First, USGA executive director Mike Davis told The Journal that the answer to continued distance gains may be a restricted-flight golf ball with an a la carte rule that would allow different organizations, from the Tour all the way down to private clubs, deciding which ball to use.
“You can’t say you don’t care about distance, because guess what? These courses are expanding and are predicted to continue to expand,” Davis said. “The impact it has had has been horrible.”
A day later, Wally Uihlein, CEO of Acushnet, which includes the Titleist brand, fired back in a letter to The Journal, questioning among other things how distance gains are putting a financial burden on courses.
“The only people that seem to be grappling with advances in technology and physical fitness are the short-sighted golf course developers and the supporting golf course architectural community who built too many golf courses where the notion of a 'championship golf course' was brought on line primarily to sell real estate,” Uihlein wrote.
For anyone paying attention the last few years, this day was inevitable and the likely start of what will be a drawn out and heated process, but Cut Line’s just not sure anyone wins when it’s over.
Tiger, take II. Tiger Woods’ return to competition next week at the Hero World Challenge was always going to generate plenty of speculation, but that hyperbole reached entirely new levels this week as players began giving personal accounts of the new and improved 14-time major champion.
“I did talk to him, and he did say it's the best he's ever felt in three years,’” Day said as he prepared for the Australian Open. “If he's hitting it long and straight, then that's going to be tough for us because it is Tiger Woods. He's always been a clutch putter and in amongst the best and it will be interesting to see.”
Rickie Fowler added to the frenzy when he was asked this month if the rumors that Woods is driving the ball by him, by 20 to 30 yards by some reports, are true?
“Oh, yeah,” he told Golf.com. “Way by.”
Add to all this a recent line that surfaced in Las Vegas that Woods is now listed at 20-1 to win a major in 2018, and it seems now may be a good time for a restraint.
Golf is better with Woods, always has been and always will be, but it may be best to allow Tiger time to find out where his body and game are before we declare him back.
Searching for answers. Twelve months ago, Hideki Matsuyama was virtually unstoppable and, regardless of what the Official World Golf Ranking said, arguably the best player on the planet.
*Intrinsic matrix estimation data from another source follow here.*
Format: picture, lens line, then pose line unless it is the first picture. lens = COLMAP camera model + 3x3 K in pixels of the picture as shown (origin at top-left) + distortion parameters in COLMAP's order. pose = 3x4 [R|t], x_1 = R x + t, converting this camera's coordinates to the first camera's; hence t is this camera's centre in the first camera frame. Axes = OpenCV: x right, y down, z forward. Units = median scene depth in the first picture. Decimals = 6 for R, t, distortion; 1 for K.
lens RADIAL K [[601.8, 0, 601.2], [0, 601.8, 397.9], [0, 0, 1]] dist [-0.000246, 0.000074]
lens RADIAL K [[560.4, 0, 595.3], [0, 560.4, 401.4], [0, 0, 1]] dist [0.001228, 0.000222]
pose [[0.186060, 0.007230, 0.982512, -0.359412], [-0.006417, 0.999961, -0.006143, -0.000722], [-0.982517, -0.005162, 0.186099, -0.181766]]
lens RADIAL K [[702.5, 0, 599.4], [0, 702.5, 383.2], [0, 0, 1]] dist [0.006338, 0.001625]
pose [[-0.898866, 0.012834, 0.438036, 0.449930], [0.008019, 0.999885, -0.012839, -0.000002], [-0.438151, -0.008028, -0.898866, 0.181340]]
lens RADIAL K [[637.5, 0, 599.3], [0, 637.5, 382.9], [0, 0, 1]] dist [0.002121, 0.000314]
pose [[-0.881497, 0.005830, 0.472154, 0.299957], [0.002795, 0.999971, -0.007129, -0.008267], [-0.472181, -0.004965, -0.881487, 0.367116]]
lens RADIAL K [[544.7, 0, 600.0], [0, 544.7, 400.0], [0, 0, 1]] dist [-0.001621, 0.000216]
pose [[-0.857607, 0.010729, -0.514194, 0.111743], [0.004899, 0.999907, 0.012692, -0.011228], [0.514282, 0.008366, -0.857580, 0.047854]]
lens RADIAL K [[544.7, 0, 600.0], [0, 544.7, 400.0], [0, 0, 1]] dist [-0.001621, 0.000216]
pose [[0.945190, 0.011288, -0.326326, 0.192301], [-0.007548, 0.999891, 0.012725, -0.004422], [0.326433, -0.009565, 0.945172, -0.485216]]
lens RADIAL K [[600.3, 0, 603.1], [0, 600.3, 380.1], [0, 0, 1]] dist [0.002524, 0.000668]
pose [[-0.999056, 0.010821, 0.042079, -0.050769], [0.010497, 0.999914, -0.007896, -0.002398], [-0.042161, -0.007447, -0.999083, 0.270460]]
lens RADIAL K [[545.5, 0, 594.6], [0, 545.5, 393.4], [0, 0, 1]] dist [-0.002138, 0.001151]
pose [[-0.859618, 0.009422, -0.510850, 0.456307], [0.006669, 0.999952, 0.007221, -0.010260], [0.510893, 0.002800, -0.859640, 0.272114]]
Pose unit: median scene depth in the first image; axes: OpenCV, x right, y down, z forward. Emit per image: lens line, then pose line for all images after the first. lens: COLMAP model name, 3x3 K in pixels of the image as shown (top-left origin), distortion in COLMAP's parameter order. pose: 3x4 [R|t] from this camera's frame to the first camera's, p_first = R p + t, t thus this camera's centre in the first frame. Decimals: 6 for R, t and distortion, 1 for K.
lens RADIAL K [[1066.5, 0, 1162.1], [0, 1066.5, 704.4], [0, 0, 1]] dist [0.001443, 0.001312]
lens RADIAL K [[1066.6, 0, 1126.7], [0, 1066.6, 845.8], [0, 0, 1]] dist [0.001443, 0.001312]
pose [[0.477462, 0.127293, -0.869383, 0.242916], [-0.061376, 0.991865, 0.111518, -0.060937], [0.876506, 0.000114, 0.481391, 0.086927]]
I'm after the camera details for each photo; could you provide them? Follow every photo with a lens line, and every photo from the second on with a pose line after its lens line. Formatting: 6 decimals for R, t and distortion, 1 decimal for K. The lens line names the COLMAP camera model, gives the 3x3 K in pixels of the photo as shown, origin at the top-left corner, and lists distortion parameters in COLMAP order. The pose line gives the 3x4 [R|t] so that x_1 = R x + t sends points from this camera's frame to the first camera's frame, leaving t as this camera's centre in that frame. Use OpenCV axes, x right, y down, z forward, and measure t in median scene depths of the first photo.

Now a year removed from that lofty position, which featured the Japanese star finishing either first or second in six of his seven starts as the New Year came and went, Matsuyama has faded back to fifth in the world and on Sunday finished fifth, some 10 strokes behind winner Brooks Koepka, at the Dunlop Phoenix.
“That hurt,” Matsuyama told the Japan Times. “I don’t know whether it’s a lack of practice or whether I lack the strength to keep playing well. It seems there are many issues to address.”
Since his last victory at the WGC-Bridgestone Invitational, Matsuyama has just two top-10 finishes on Tour and he ended his 2016-17 season with a particularly poor performance at the Presidents Cup.
While Matsuyama’s take seems extreme considering his season, there are certainly answers that need answering.